Apart from the above, findings from this meta-analysis revealed no significant difference in the DOR of TSPOT.TB and QFT-GIT, which may be due to insufficient studies of QFT-GIT for TBM. In clinical practice, both of the methods have their strengths and weakness. The probability of laboratory error is higher for the TSPOT.TB on account of more complicated technical demand and processing steps than QFT-GIT. On the other hand, TSPOT.TB was deemed to be more stable and sensitive for diagnosing tuberculosis. But in fact, there are few reports comparing the performance of QFT-GIT and TSPOT.TB assays directly in patients with clinically suspected TBM. Thus, larger and parallel studies are required to compare the performance between the two methods for diagnosing TBM.

This study has several strengths. First, the search strategy was broader than the previous one as we incorporated many databases and no language restriction to minimize the number of missing publications.

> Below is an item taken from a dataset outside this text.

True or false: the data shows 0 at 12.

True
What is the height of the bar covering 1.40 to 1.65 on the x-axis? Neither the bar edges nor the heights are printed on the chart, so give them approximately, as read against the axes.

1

Nineteen additional studies were identified for review, including two publications ignored by the previous meta-analysis. Second, included studies met the predefined inclusion plan, reducing the bias produced by inclusion of patients to some extent. Third, this meta-analysis comprehensively evaluated the diagnostic value of TSPOT.TB and QFT-GIT, two types of IGRAs, as well as two types of samples (PB and CSF). Above all, the large sample size was the major strength of this meta-analysis.

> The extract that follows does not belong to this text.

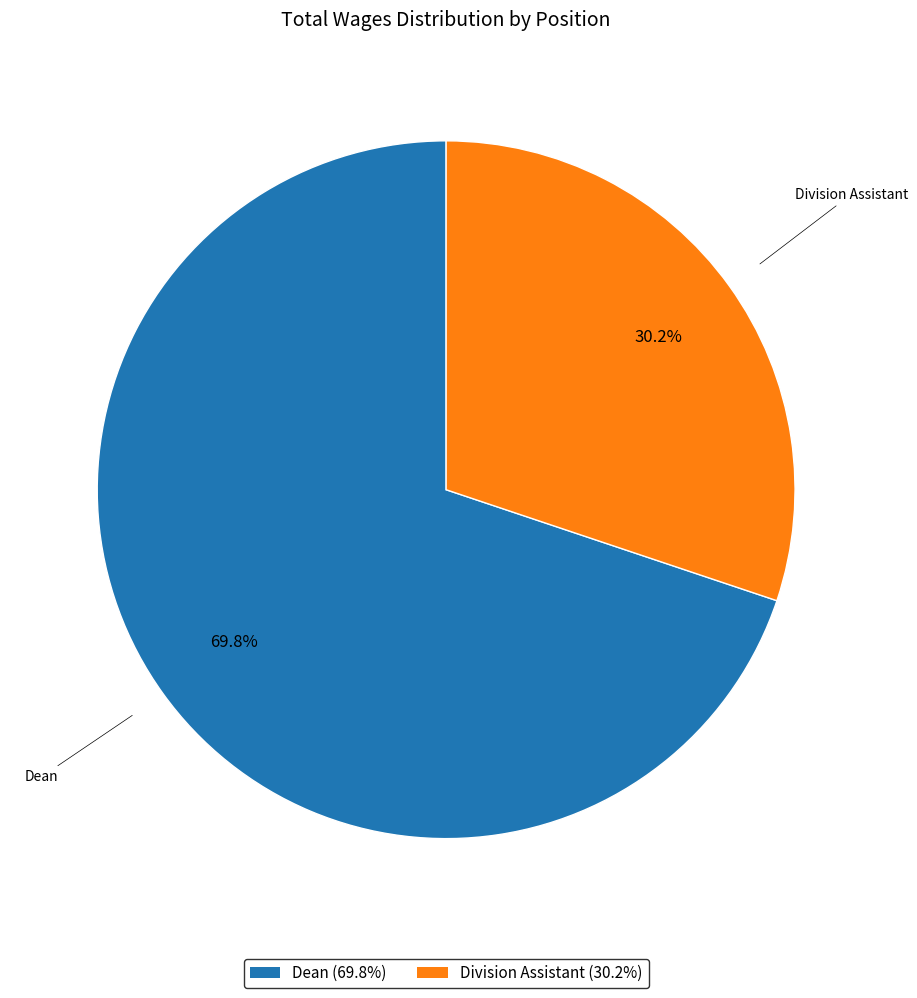

Rank the categories by value from lowest to highest.

Division Assistant, Dean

This meta-analysis has some limitations. First, there were considerable heterogeneities of the selected studies, which may have led to overestimation of the pooled estimates. As the diagnostic criteria, cut-off value, disease prevalence and other populations characteristics varied among studies, the heterogeneity is to be expected. The factors included in the meta-regression analysis failed to explain the heterogeneity. Reference standards were divided into two groups in meta-regression: clinical and microbiological. As there is no unified criterion for TBM diagnosis, this factor is too mixed and difficult to make further subdivisions, which may be partly responsible for the inexplicable heterogeneity. Second, the absolute and most widely used diagnostic tools for TBM are smear microscopy and culture yet are negative in a significant proportion of TBM cases, leading researchers to use alternate clinical reference standards. In view of this, we did not restrict diagnostic criteria to microbiological confirmation, which is commonly not achievable in a routine clinical setting. This may produce bias. In order to minimize the occurrence of misdiagnosis of TBM, only studies with predefined and rigorous diagnostic criteria were included in the current analysis. Third, several studies did not report on blinding. And there was potential publication bias in the meta-analysis for CSF IGRAs.

In conclusion, since IGRAs suffer from problems such as high cost, rigorous technical requirements, existence of indeterminate results and suboptimal diagnostic value, these assays are unsuitable for use as biomarkers for standalone TBM diagnosis.